Work required: Pictures aside, repeat the listing below exactly.

******

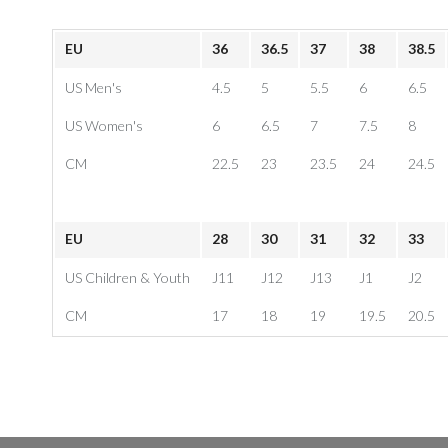
EU
36
36.5
37
38
38.5
US Men's
4.5
5
5.5
6
6.5
US Women's
6
6.5
7
7.5
8
CM
22.5
23
23.5
24
24.5
EU
28
30
31
32
33
US Children & Youth
J11
J12
J13
J1
J2
CM
17
18
19
19.5
20.5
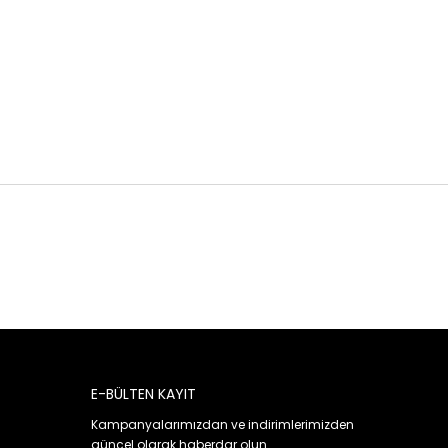
E-BÜLTEN KAYIT
Kampanyalarımızdan ve indirimlerimizden
güncel olarak haberdar olun.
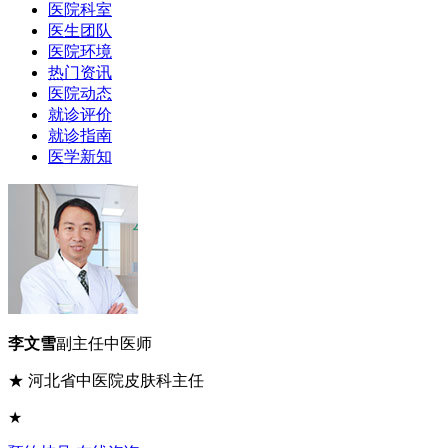
医院科室
医生团队
医院环境
热门资讯
医院动态
就诊评价
就诊指南
医学新知
李文雪
副主任中医师
★ 河北省中医院皮肤科主任
★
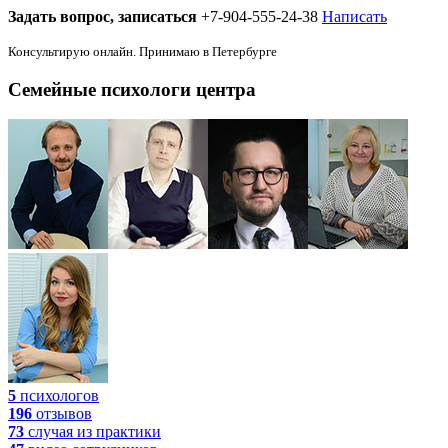
Задать вопрос, записаться
+7-904-555-24-38
Написать
Консультирую онлайн. Принимаю в Петербурге
Семейные психологи центра
5
психологов
196
отзывов
73
случая
из практики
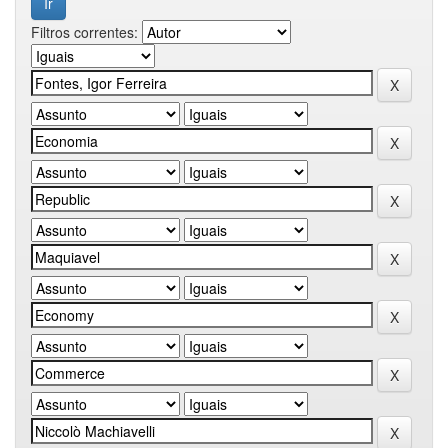
Filtros correntes:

******

Response below:
EU
36
36.5
37
38
38.5
US Men's
4.5
5
5.5
6
6.5
US Women's
6
6.5
7
7.5
8
CM
22.5
23
23.5
24
24.5
EU
28
30
31
32
33
US Children & Youth
J11
J12
J13
J1
J2
CM
17
18
19
19.5
20.5
E-BÜLTEN KAYIT
Kampanyalarımızdan ve indirimlerimizden
güncel olarak haberdar olun.
医院科室
医生团队
医院环境
热门资讯
医院动态
就诊评价
就诊指南
医学新知
李文雪
副主任中医师
★ 河北省中医院皮肤科主任
★
Задать вопрос, записаться
+7-904-555-24-38
Написать
Консультирую онлайн. Принимаю в Петербурге
Семейные психологи центра
5
психологов
196
отзывов
73
случая
из практики
Filtros correntes:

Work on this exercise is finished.